Chelsea deixa a prisão militar de Fort Leavenworth (Kansas) e planeia ir para Maryland, onde já viveu com a tia. Apesar de estar no ativo, não terá direito a salário, sendo pouco provável que seja chamada a servir. Mas poderá ter cuidados de saúde pagos pelo exército - quer continuar a transição para o sexo feminino. Por outro lado, continuará sob jurisdição militar, o que significa que poderá voltar a Tribunal Militar - "até pode arranjar problemas por falar ou escrever", disse à NBC News o advogado, David Coombs.
Obama comutou a pena considerando que Manning tinha assumido a responsabilidade e que a condenação era desproporcional. Uma decisão que Donald Trump criticou, apelidando a soldado de "traidora ingrata". Manning, que roubou a informação secreta (usando um falso CD da Lady Gaga) quando estava no Iraque, disse que o fez "preocupada pelo país" em nome da "transparência e responsabilização pública".
Filha de pais alcoólicos, Manning cresceu no Oklahoma e foi vítima de bullying na escola por causa dos jeitos efeminados. Em 2007 alistou-se no exército, sendo destacada dois anos depois para o Iraque, onde trabalhou como analista de informação. Mas continuava a lutar com a disforia de género, enviando um email ao supervisor com uma foto em que surgia de peruca e maquilhagem: "Este é o meu problema. Pensei que uma carreira militar me ajudaria a livrar-me dele. Mas não está a desaparecer, está a assombrar-me mais à medida que envelheço". O pedido de ajuda foi ignorado.

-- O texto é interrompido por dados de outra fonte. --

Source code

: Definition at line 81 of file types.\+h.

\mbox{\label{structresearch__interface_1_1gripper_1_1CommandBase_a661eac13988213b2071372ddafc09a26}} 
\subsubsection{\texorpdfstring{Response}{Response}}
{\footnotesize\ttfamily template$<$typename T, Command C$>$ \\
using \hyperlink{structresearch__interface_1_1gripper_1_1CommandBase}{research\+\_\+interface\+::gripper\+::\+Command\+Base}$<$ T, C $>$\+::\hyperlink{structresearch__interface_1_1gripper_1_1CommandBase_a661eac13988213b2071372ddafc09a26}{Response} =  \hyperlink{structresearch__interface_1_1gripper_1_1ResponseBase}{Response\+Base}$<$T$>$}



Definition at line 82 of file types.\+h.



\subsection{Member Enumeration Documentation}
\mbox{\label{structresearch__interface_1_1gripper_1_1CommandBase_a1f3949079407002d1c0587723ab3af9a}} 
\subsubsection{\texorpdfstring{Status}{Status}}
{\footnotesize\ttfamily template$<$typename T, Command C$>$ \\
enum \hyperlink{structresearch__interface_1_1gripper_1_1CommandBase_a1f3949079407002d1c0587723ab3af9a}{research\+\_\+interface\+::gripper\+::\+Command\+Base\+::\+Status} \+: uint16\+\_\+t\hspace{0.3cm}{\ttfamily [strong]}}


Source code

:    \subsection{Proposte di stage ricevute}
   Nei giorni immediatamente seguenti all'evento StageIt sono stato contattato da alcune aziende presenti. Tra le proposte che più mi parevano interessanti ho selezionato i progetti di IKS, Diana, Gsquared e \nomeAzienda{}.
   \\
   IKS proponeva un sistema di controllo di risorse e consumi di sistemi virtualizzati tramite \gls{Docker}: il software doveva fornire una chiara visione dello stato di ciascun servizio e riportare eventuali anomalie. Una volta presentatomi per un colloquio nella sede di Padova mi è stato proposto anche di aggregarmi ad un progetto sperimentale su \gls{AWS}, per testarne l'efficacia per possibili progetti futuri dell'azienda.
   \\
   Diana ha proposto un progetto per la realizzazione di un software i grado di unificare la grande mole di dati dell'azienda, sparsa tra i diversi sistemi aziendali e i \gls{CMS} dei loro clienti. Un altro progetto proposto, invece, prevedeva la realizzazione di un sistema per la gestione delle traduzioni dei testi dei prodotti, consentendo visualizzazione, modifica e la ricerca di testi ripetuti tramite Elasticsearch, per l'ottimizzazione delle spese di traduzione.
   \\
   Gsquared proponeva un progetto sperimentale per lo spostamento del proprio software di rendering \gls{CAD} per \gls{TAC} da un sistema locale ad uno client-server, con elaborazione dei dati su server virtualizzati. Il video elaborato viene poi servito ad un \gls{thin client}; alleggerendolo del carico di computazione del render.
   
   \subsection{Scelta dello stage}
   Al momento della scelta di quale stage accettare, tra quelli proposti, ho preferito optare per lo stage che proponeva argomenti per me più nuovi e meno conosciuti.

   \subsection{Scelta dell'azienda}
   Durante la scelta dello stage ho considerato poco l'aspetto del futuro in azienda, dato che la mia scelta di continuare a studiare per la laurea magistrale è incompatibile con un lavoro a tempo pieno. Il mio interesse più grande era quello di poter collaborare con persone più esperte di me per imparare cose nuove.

"Agora, a liberdade é algo que vou voltar a conhecer com os meus amigos e familiares, após quase sete anos de grades e de cimento, períodos de isolamento, com cuidados de saúde e autonomia restringidos, incluindo cortes de cabelo de rotina forçados", explicou. Estas questões estiveram na origem das tentativas de suicídio. "Espero usar as lições que aprendi, o amor que tenho recebido, e a esperança que tenho para trabalhar para tornar a vida melhor para os outros", disse.